Is cyclic PA interpretable in PA? If we remove the axiom that zero doesn't have a predecessor, and stipulate that every natural number has a predecessor, and that no number is the successor of itself. And keep all other axioms of $\small \sf PA$, and introduce a new primitive relation symbol $``<"$ to signify strictly smaller than relation, and axiomatize that each $n^{th}$ successor of zero  [for a meta-theoretic $n$] is strictly smaller than its successor, and that $<$ is asymmetric and transitive.
Formally this is the first order theory with axioms of:
axioms of first order $\small \sf PA$ minus $\not \exists x (S(x)=0)$ plus:


*

*$\forall x \exists y: S(y)=x$

*$S(x) \neq x$
Define recursively: 
$S_0(0) = 0 \\ S_{i+1}(0)=S(S_i(0))$


*For $n=1,2,3,....\\ S_n(0) < S_{n+1}(0)$ 

*$x < y \to \neg \ y < x$

*$ x < y < z \to x < z$
This is what I term as $\small \sf cyclic \ PA$ or $\small \sf cPA$

Question: is there an interpretation of $\small \sf cPA$ in $\small \sf PA$?

 A: The theory cPA is interpretable already in Robinson’s theory $R$ by a result of Albert Visser [1], because it is recursively axiomatized and locally finitely satisfiable, meaning that every finite subtheory of cPA has a finite model.
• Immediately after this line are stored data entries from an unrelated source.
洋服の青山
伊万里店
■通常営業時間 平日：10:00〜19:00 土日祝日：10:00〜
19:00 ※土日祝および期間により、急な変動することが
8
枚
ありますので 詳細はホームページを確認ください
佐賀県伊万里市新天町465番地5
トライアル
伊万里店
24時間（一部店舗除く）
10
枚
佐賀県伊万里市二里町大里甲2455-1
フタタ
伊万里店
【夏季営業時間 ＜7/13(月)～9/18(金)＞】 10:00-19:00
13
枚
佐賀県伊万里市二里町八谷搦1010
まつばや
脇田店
Indeed, a finite subtheory of cPA only mentions finitely many axioms 3, hence it is satisfied for sufficiently large $n\in\mathbb N$ in the model $(\{0,\dots,n-1\},0,S,{+},{\cdot},{<})$, where the arithmetic operations are computed modulo $n$.
An explicit interpretation of cPA in PA (or even in $I\Delta_0$, which is itself well-known to be interpretable in $Q$) can be constructed as follows. First, PA interprets its own extension $\mathrm{PA}+\phi$ which proves the existence of a nonstandard definable element $a$: for example, we may take $\phi=\neg\mathrm{Con_{PA}}$, and let $a$ be the least code of a proof of contradiction in PA. Then we interpret cPA by making the domain of interpretation be the interval $\{x:x<a\}$ with the induced ordering, and operations computed modulo $a$.
Reference:
[1] Albert Visser: Why the theory R is special. In: Foundational
  Adventures: Essays in Honor of Harvey M. Friedman (N. Tennant, ed.),
  Tributes vol. 22, College Publications, London, 2014. LGPS preprint no. 279.